A radical trachelectomy can be performed abdominally[25] or vaginally[26] and there are conflicting opinions as to which is better.[27] A radical abdominal trachelectomy with lymphadenectomy usually only requires a two to three day hospital stay, and most women recover very quickly (approximately six weeks). Complications are uncommon, although women who are able to conceive after surgery are susceptible to preterm labor and possible late miscarriage.[28] It is generally recommended to wait at least one year before attempting to become pregnant after surgery.[29] Recurrence in the residual cervix is very rare if the cancer has been cleared with the trachelectomy.[24] Yet, it is recommended for patients to practice vigilant prevention and follow up care including pap screenings/colposcopy, with biopsies of the remaining lower uterine segment as needed (every 3–4 months for at least 5 years) to monitor for any recurrence in addition to minimizing any new exposures to HPV through safe sex practices until one is actively trying to conceive.

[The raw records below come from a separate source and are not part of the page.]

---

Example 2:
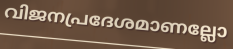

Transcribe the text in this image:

വിജനപ്രദേശമാണല്ലോ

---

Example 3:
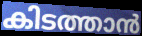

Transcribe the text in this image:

കിടത്താൻ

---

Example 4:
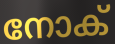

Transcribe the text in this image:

നോക്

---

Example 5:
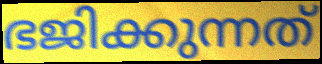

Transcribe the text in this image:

ഭജിക്കുന്നത്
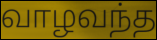
வாழவந்த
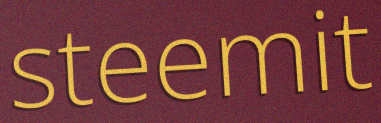
steemit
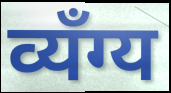
व्यँग्य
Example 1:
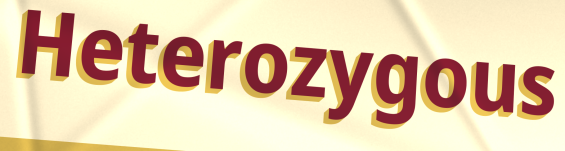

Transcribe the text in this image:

Heterozygous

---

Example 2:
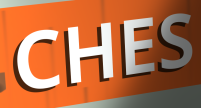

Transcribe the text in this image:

CHES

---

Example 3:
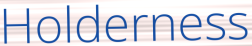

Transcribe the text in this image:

Holderness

Early stages (IB1 and IIA less than 4 cm) can be treated with radical hysterectomy with removal of the lymph nodes or radiation therapy. Radiation therapy is given as external beam radiotherapy to the pelvis and brachytherapy (internal radiation). Patients treated with surgery who have high risk features found on pathologic examination are given radiation therapy with or without chemotherapy in order to reduce the risk of relapse.

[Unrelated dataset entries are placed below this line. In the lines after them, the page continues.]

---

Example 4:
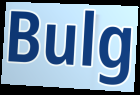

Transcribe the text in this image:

Bulg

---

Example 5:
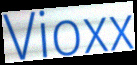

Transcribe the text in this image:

Vioxx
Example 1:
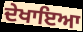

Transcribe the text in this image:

ਦੇਖਾਇਆ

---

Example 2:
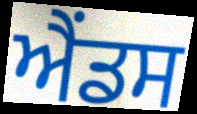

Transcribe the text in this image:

ਐਂਡਸ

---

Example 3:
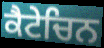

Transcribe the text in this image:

ਕੈਟੇਚਿਨ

Larger early stage tumors (IB2 and IIA more than 4 cm) may be treated with radiation therapy and cisplatin-based chemotherapy, hysterectomy (which then usually requires adjuvant radiation therapy), or cisplatin chemotherapy followed by hysterectomy.
Advanced stage tumors (IIB-IVA) are treated with radiation therapy and cisplatin-based chemotherapy.
On June 15, 2006, the US Food and Drug Administration approved the use of a combination of two chemotherapy drugs, hycamtin and cisplatin for women with late-stage (IVB) cervical cancer treatment.[30] Combination treatment has significant risk of neutropenia, anemia, and thrombocytopenia side effects. Hycamtin is manufactured by GlaxoSmithKline.
Prevention
Awareness: According to the US National Cancer Institute's 2005 Health Information National Trends survey, only 40% of American women surveyed had heard of human papillomavirus (HPV) infection and only 20% had heard of its link to cervical cancer.[31] In 2008 an estimated 3,870 women in the US will die of cervical cancer, and around 11,000 new cases are expected to be diagnosed.[32]